### Passage to read
Reduced Flexibility: Docker Swarm is tightly integrated with Docker and does not support other container runtimes out-of-the-box. This limitation can be restrictive for organizations looking to use alternative container runtimes or adopt a more flexible container orchestration platform.
Less Feature-Rich: Docker Swarm lacks some advanced features that Kubernetes offers, such as advanced load balancing, rolling updates, and self-healing capabilities. This may make it less appealing for organizations requiring these features to manage their containerized applications effectively.
Limited Multi-Cloud and Hybrid Cloud Support: Docker Swarm's support for multi-cloud and hybrid cloud deployments is less comprehensive than Kubernetes. This can be a disadvantage for organizations seeking a container orchestration platform that can seamlessly integrate with various cloud providers and on-premises infrastructure.
It’s difficult to discuss container orchestration without at least mentioning Docker Compose. Docker Compose is definitely a valid container orchestrator for defining and running multi-container applications. However, while it simplifies the process of managing multiple containers and their configurations, it doesn't merit further exploration as a full-fledged container orchestration solution because it's limited to single hosts. This constraint makes it less suitable for large-scale, distributed applications that require load balancing, fault tolerance, and other advanced features found in platforms like Kubernetes or Docker Swarm.

### Job item A
In the passage on Docker Swarm's drawbacks, which platform is Docker Swarm tightly integrated with?
### Job item B
Name each advanced feature that the passage on Docker Swarm's drawbacks says Kubernetes offers and Docker Swarm lacks.
### Job item C
Using the passage on Docker Swarm's drawbacks, explain why Docker Compose doesn't merit further exploration as a full-fledged container orchestration solution.

### Recorded information
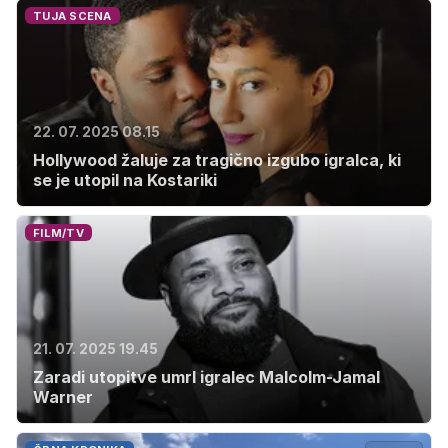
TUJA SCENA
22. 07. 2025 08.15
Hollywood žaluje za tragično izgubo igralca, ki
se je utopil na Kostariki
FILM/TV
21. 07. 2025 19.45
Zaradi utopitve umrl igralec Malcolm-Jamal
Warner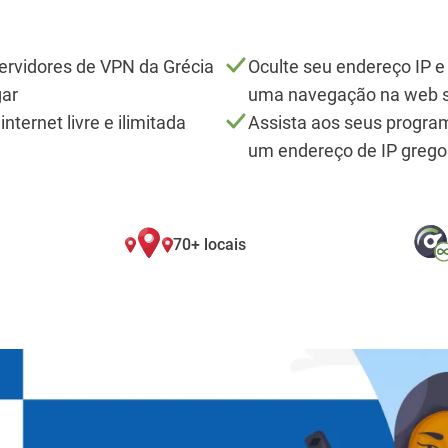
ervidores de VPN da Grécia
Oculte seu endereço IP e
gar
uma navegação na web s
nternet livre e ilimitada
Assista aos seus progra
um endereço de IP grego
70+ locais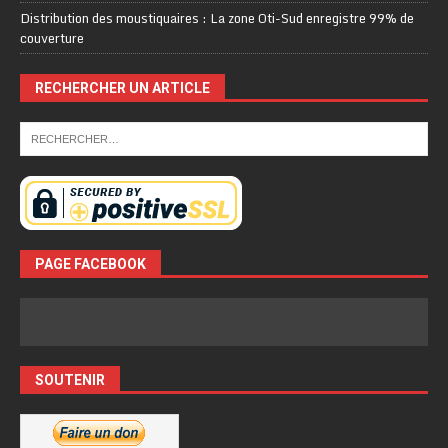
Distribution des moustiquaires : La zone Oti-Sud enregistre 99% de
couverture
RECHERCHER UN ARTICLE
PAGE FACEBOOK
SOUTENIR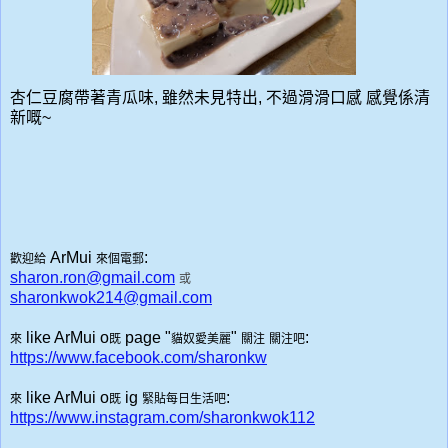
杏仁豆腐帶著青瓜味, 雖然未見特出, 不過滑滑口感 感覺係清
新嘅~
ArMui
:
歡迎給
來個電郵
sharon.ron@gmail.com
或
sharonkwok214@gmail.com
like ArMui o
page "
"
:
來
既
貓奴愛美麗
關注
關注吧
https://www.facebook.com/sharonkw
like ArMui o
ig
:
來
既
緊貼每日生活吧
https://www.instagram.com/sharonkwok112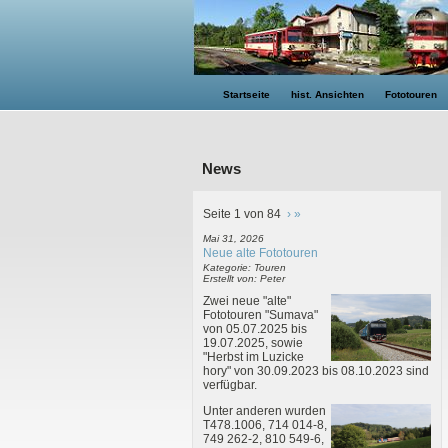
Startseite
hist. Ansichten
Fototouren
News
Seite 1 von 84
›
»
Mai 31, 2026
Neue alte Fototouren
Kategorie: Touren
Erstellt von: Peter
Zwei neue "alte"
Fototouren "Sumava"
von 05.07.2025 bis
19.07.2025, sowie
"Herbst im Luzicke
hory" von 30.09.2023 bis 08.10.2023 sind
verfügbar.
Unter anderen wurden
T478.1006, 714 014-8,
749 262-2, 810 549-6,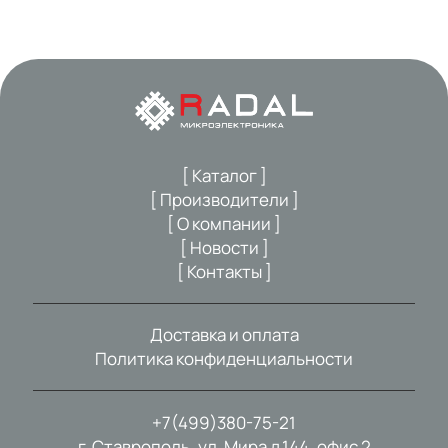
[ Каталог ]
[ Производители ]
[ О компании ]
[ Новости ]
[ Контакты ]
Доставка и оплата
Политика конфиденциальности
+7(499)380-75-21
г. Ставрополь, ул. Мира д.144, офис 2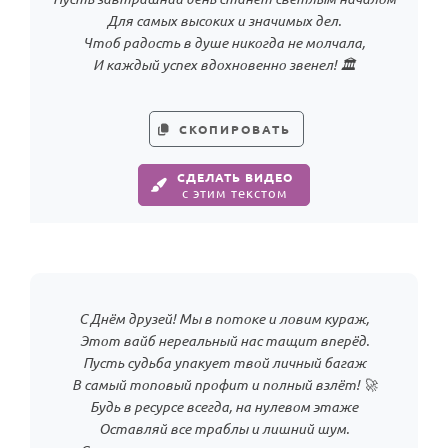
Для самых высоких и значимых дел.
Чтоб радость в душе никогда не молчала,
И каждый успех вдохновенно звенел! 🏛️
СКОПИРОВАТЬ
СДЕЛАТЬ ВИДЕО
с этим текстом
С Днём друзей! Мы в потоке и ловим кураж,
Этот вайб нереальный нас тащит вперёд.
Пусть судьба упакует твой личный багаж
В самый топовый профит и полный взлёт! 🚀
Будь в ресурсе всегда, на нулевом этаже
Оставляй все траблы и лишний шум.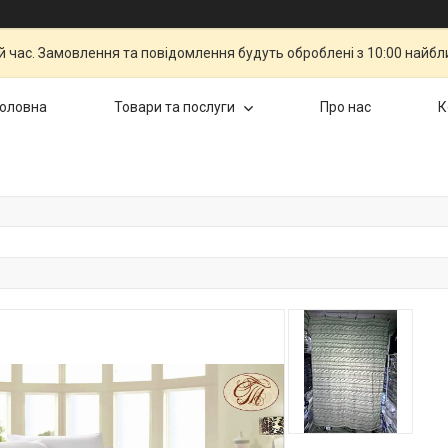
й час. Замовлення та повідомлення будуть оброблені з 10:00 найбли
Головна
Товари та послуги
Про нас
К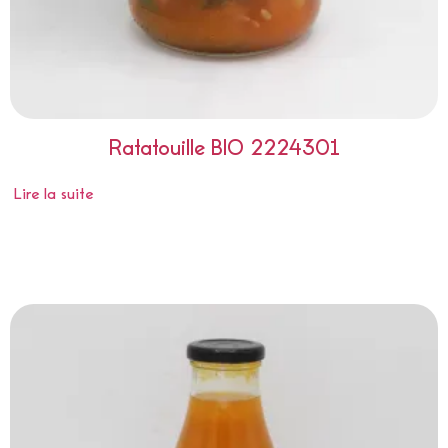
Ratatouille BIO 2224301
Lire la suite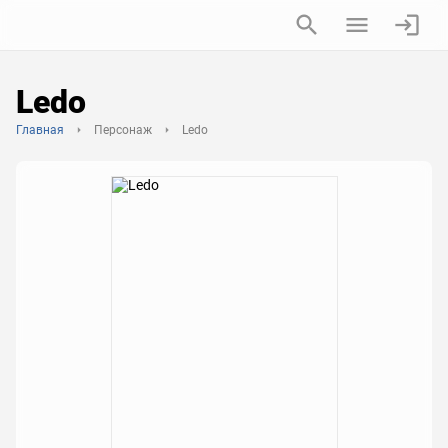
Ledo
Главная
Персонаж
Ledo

### Answer area A
Docker

### Answer area B
Advanced load balancing, rolling updates, and self-healing capabilities

### Answer area C
Docker Compose is limited to single hosts. That makes it less suitable for large-scale, distributed applications that need load balancing, fault tolerance, and other advanced features found in Kubernetes or Docker Swarm.